How exactly does the virus impact the kidneys? The kidneys are made of lakhs of filtering units called nephrons. Each nephron consists of a filter called the glomerulus and a small tube known as a tubule.

According to Dr Shah, any organism enters the human body by binding to a receptor – a molecule that receives signals for a cell. “The Sars-CoV-2 is known to bind with the angiotensin-converting enzyme 2 (ACE2) receptor. These receptors are present on the tubules of the kidney, which perhaps makes it easier for the virus to impact the kidneys in an infected patient,” he said.
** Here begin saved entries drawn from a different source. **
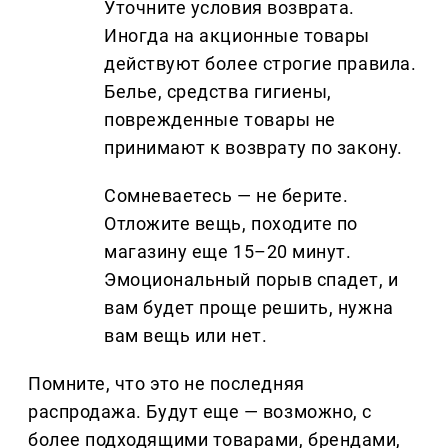
Уточните условия возврата.
Иногда на акционные товары
действуют более строгие правила.
Белье, средства гигиены,
поврежденные товары не
принимают к возврату по закону.
Сомневаетесь — не берите.
Отложите вещь, походите по
магазину еще 15–20 минут.
Эмоциональный порыв спадет, и
вам будет проще решить, нужна
вам вещь или нет.
Помните, что это не последняя
распродажа. Будут еще — возможно, с
более подходящими товарами, брендами,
A study from Brazil, published last month in the peer-reviewed journal Frontiers in Physiology, stated that the “impairment of ACE2’s biological functions can lead to a drop in renal blood flow and a reduced glomerular filtration rate (GFR), altering the capacity of the kidneys to eliminate substances (metabolites) that are toxic in excessive quantities. It can also increase vasoconstriction (narrowing of blood vessels) in the kidneys, leading to renal function deterioration.”

The researchers highlighted that there is no available information on the impact of Covid-19 on long-term kidney function, but Covid-related acute kidney injury seems to contribute to a faster decline in GFR, higher rate of kidney replacement therapy requirement, and slower complete kidney function recovery. They also highlighted the importance of monitoring kidney function in Covid-19 survivors who presented acute kidney injury or kidney abnormalities.

Dr Shah from Bhatia Hospital cited another case of a 43-year-old carpenter who did not have any existing history of kidney disease but was admitted with a very high creatinine level when he contracted Covid-19 last September. At the time of discharge from the hospital, his eGFR had dropped to 20, meaning he was in the stage-3 category of chronic kidney disease. “He somehow pulled off over the past several months, but we had to eventually put him on dialysis last week,” said Dr Shah, adding that the patient is also likely to undergo a kidney transplant soon as one of his close relatives is willing to donate the organ.

A senior doctor from a civic-run hospital in Mumbai said that Covid-19 mortality among kidney patients is likely to be higher. “We need quick, large-scale, detailed studies from all institutions to understand the impact of Covid-19 on kidneys and introduce mitigation measures, mainly in the non-urban pockets where medical services are already compromised,” he said.